3.2.06

(…) It’s a body and will respond with a well-oiled purr once I get some decent oil in her and all Mercuryish at up to 95 big ones per for just that driver who treats its body like his own, who feels the big steel body he’s inside, who quietly and unnoticed feels the nubbly plastic of the grip of the shift up next to the wheel when he shifts just as he feels the skin and flesh, the muscle and sinew and bone wrapped in gray spiderwebs of nerves in the blood-fed hand just as he feels the plastic and metal and flange and teeth, the pistons and rubber and rods of the amber-fueled Montclair, when he shifts. The bodily red of a well-bit lip, parping along at a silky 80-plus per. Jim, a toast to our knowledge of bodies. To high-level tennis on the road of life. Ah. Oh.

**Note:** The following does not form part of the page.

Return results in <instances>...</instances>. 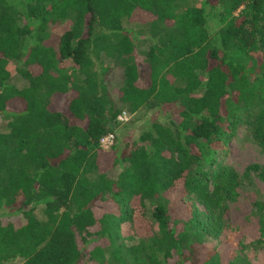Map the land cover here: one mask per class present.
Segmentation results:
<instances>
[{"label": "trees", "instance_id": "obj_1", "mask_svg": "<svg viewBox=\"0 0 264 264\" xmlns=\"http://www.w3.org/2000/svg\"><path fill=\"white\" fill-rule=\"evenodd\" d=\"M181 1L0 0V264H255L264 0ZM105 59L122 67L115 97ZM140 109L123 144L118 116ZM239 125L263 156L242 172L220 157Z\"/></svg>", "mask_w": 264, "mask_h": 264}, {"label": "rangeland", "instance_id": "obj_2", "mask_svg": "<svg viewBox=\"0 0 264 264\" xmlns=\"http://www.w3.org/2000/svg\"><path fill=\"white\" fill-rule=\"evenodd\" d=\"M200 0H184L181 1V4L184 5H198ZM123 26L126 28H132L137 31H142L144 33H147V29L144 27H139L135 23H130L124 20ZM70 27V23L68 21L64 22H58L53 25H49V30L53 31L55 33H60L63 30ZM144 43V42H143ZM142 48L146 46V43L141 45ZM139 59H142V55L138 57ZM106 63L110 66V72L107 77V86L110 91V93L115 97V93L117 89L121 86L123 75H122V67L117 64L116 62L112 61L111 59H105ZM11 78L10 82L16 85H21L23 83V80L21 76L16 71V64L15 62H11L9 65ZM166 112V111H165ZM165 112L163 111V114L161 117H164ZM151 113V112H150ZM149 110L140 109L136 113L132 114L131 117L126 121L122 122V126L117 129L116 136L120 138L121 141L127 142L132 139H136L139 135V132L143 128V126L147 123V117L150 115ZM5 122L0 121V129H4ZM126 128H122V127ZM121 130V131H120ZM127 139V140H126ZM122 144V142H121ZM108 147H102L104 149L109 148ZM224 155H220V157L224 158L225 162L233 165L239 172H242L244 168L252 163H262L263 162V156L258 150L257 146L253 143L249 135L247 134L245 127L239 125L234 135L231 137V139L226 144V149H224ZM255 181V192H257V195L260 196V194L263 193L264 184L257 178L254 179ZM250 203L246 199H240L237 203L232 204L230 207V218L231 221L235 224H243L245 220V216L251 211L250 210ZM37 216L41 215V211H37L35 213ZM10 216H13L12 214ZM14 221H16L13 218ZM18 220V219H17ZM124 242L126 243H135L136 237L133 236L130 229L124 228V234H123ZM264 250H261L260 252H249V258L255 263V264H263L264 263ZM20 260H16L13 262H10L8 264H20ZM86 264H111L109 262H103L98 263L95 260H87Z\"/></svg>", "mask_w": 264, "mask_h": 264}, {"label": "built area", "instance_id": "obj_3", "mask_svg": "<svg viewBox=\"0 0 264 264\" xmlns=\"http://www.w3.org/2000/svg\"><path fill=\"white\" fill-rule=\"evenodd\" d=\"M129 119V115L127 112L123 111L119 116H118V120L122 123V122H126ZM114 137L115 134L113 132H109L106 135H104L101 139H100V145L101 147H108L110 146L113 141H114Z\"/></svg>", "mask_w": 264, "mask_h": 264}]
</instances>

Son, you’re ten, and this is hard news for somebody ten, even if you’re almost five-eleven, a possible pituitary freak. Son, you’re a body, son. That quick little scientific-prodigy’s mind she’s so proud of and won’t quit twittering about: son, it’s just neural spasms, those thoughts in your mind are just the sound of your head revving, and head is still just body, Jim. Commit this to memory. Head is body. Jim, brace yourself against my shoulders here for this hard news, at ten: you’re a machine a body an object, Jim, no less than this rutilant Montclair, this coil of hose here or that rake there for the front yard’s gravel or sweet Jesus this nasty fat spider flexing in its web over there up next to the rake-handle, see it? See it? Latrodectus mactans, Jim. Widow. Grab this racquet and move gracefully and feelingly over there and kill that widow for me, young sir Jim. Go on. Make it say ‘K.’ Take no names. There’s a lad. Here’s to a spiderless section of communal garage. Ah. Bodies bodies everywhere. A tennis ball is the ultimate body, kid. We’re coming to the crux of what I have to impart to you before we get out there and start actuating this fearsome potential of yours. Jim, a tennis ball is the ultimate body. Perfectly round. Even distribution of mass. But empty inside, utterly, a vacuum. Susceptible to whim, spin, to force – used well or poorly. It will reflect your won character. Characterless itself. Pure potential. Have a look at a ball. Get a ball from the cheap green plastic laundry basket of old used balls I keep there by the propane torches and use to practice the occasional serve, Jimbo. Attaboy. Now look at the ball. Heft it. Feel the weight. Here, I’ll . . . tear the ball . . . open. Whew. See? Nothing in there but evacuated air that smells like a kind of rubber hell. Empty.